Task input:
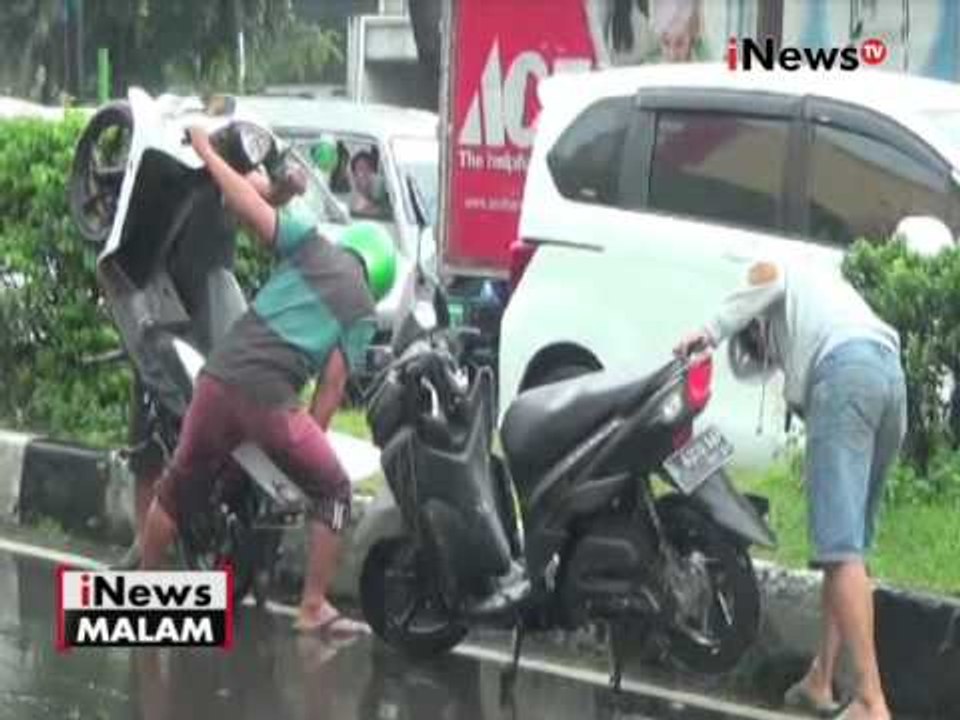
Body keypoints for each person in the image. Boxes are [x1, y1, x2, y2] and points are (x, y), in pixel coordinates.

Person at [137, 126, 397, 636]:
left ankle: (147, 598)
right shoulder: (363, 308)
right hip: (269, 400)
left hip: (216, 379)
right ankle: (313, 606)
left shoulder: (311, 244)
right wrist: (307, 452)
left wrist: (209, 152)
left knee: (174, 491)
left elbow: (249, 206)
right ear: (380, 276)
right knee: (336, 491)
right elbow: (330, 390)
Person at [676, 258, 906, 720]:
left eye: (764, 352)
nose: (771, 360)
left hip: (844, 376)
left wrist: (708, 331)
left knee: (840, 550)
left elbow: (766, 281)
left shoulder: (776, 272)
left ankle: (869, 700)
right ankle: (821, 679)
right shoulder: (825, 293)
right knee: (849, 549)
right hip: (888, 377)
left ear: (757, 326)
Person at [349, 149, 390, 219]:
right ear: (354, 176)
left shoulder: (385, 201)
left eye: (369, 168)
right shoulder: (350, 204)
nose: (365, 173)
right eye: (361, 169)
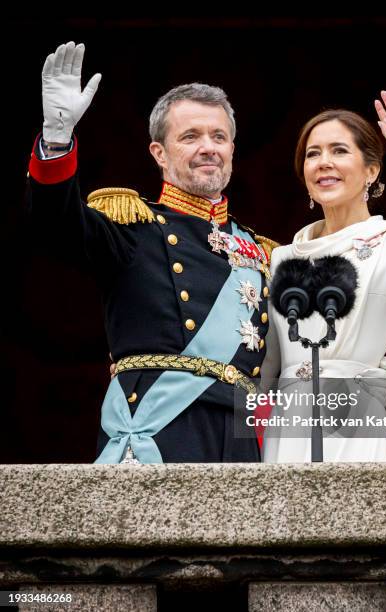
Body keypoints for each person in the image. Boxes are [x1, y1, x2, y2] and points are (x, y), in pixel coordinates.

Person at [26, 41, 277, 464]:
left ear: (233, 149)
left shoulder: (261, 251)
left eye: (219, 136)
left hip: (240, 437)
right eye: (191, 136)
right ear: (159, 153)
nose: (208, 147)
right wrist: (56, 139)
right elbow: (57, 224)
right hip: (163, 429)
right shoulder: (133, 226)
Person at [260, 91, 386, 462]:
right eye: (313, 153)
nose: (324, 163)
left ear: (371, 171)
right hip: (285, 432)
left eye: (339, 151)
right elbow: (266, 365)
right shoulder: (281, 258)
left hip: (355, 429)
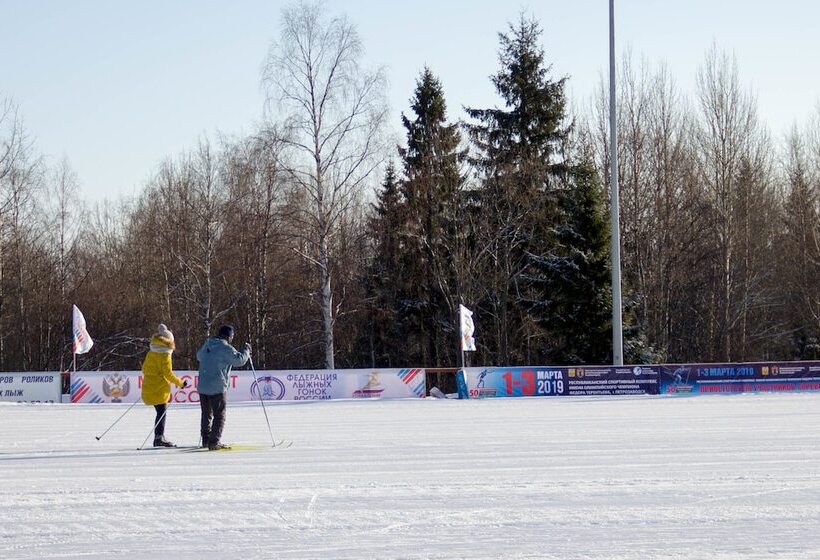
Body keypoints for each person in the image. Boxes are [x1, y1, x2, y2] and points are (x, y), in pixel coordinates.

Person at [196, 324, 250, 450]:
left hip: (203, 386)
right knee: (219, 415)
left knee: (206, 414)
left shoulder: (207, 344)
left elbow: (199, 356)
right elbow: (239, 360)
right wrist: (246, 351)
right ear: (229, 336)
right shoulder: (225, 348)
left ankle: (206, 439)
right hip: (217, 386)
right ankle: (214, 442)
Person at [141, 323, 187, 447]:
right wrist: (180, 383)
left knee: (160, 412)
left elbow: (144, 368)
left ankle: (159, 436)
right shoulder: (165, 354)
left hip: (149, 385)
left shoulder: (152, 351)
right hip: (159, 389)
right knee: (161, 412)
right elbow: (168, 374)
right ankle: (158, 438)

Assignment: What should come out is the exact run of lines from the one holding "right wrist: (246, 351)" through the end of the records above, and nothing besides.

Answer to this task:
right wrist: (246, 351)
right ear: (229, 336)
right shoulder: (225, 348)
left ankle: (206, 439)
right hip: (217, 386)
right ankle: (214, 442)
Person at [141, 323, 187, 447]:
right wrist: (180, 383)
left knee: (160, 412)
left elbow: (144, 368)
left ankle: (159, 436)
right shoulder: (165, 354)
left hip: (149, 385)
left shoulder: (152, 351)
right hip: (159, 389)
right knee: (161, 412)
right elbow: (168, 374)
right ankle: (158, 438)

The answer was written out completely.